Development and Application of Non-Tapered Electrospray Emitters for Nano-ESI Mass Spectrometry

Abstract

Nano-ESI mass spectrometry is an attractive analytical technique due to its high sensitivity and small sample consumption, which is especially important for research areas such as proteomics. However, current nano-ESI emitters become a bottleneck for nano-ESI to be widely applied because of problems such as clogging, poor robustness, large flow resistance, and poor spray efficiency for highly aqueous solutions. The objective of this thesis study is to address the problems associated with tapered emitters and provide alternative solutions by developing advanced nano-ESI emitters. Two strategies that were explored to improve the clogging resistance and robustness while maintaining comparable electrospray performances include the development of emitters with larger apertures and multiple channels. Following these strategies, five types of emitters were fabricated without tapering either internal or external diameters, which include a roughened open tubular emitter, a porous membrane-assisted emitter, a microstructured multiple channel photonic crystal fiber (MSF) emitter, a packed ODS bead emitter, and an entrapped ODS bead emitter. The successful transformation of MSF fibers to nanoelectrospray emitters demonstrates a new practical approach to expand the application of nano-ESI because of its availability, compatibility, precisely controlled channel dimensions, variety of channel patterns, and feasibility for surface modification. The fundamental mechanism of non-tapered emitters was studied at nano flow rates. The fact that a plume of mist, instead of single Taylor cone, is generated from multiple channel emitters at nano flow rates suggests multiple Taylor cones may be formed.
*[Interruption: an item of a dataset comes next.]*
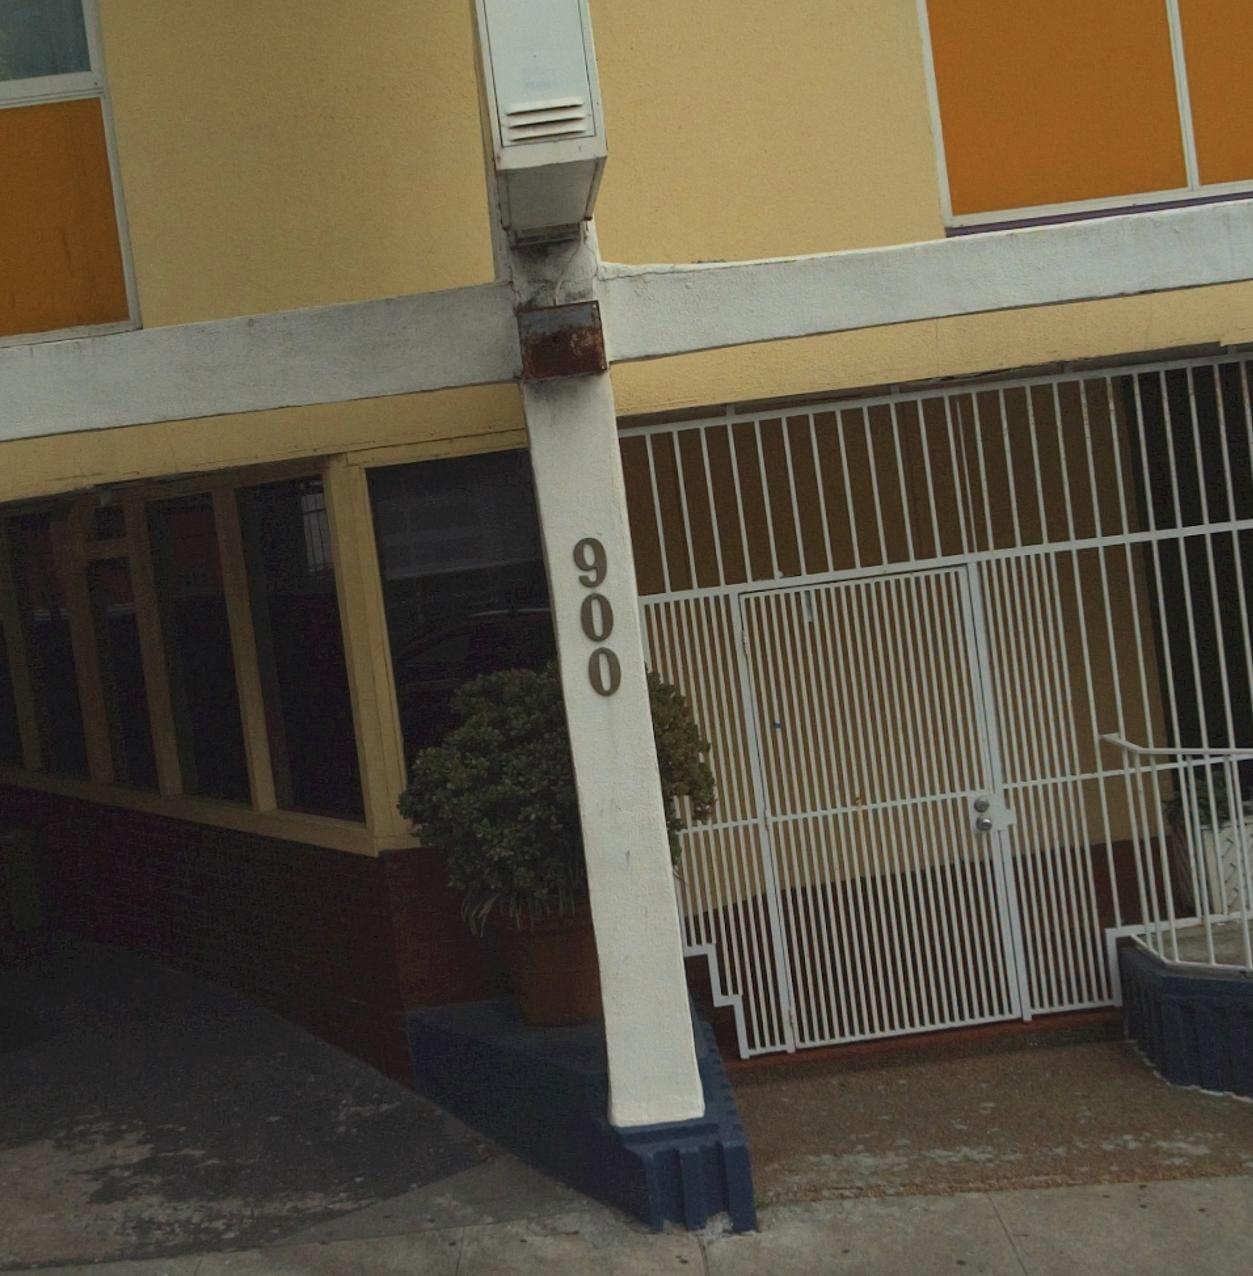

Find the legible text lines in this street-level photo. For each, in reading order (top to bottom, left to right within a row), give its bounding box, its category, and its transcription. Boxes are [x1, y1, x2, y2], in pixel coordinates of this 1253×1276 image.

The calculated sensitivity gains from a MSF emitter compared to a single-tip tapered emitter are related to the number of the orifices containing on a MSF emitter. The characterization of impacts of operational parameters on nanoelectrospray performances shows that non-tapered emitters are more robust and less dependent on the emitter’s fine positioning. It was also found that unlike tapered emitters, non-tapered emitters can be positioned ten times further from the orifice of a mass spectrometer, which is greatly beneficial to online sample manipulation and purification. Furthermore, the electrospray efficiency of spraying highly aqueous solutions (e.g. 90%) was greatly improved through the hydrophobic modification of a MSF emitter exit.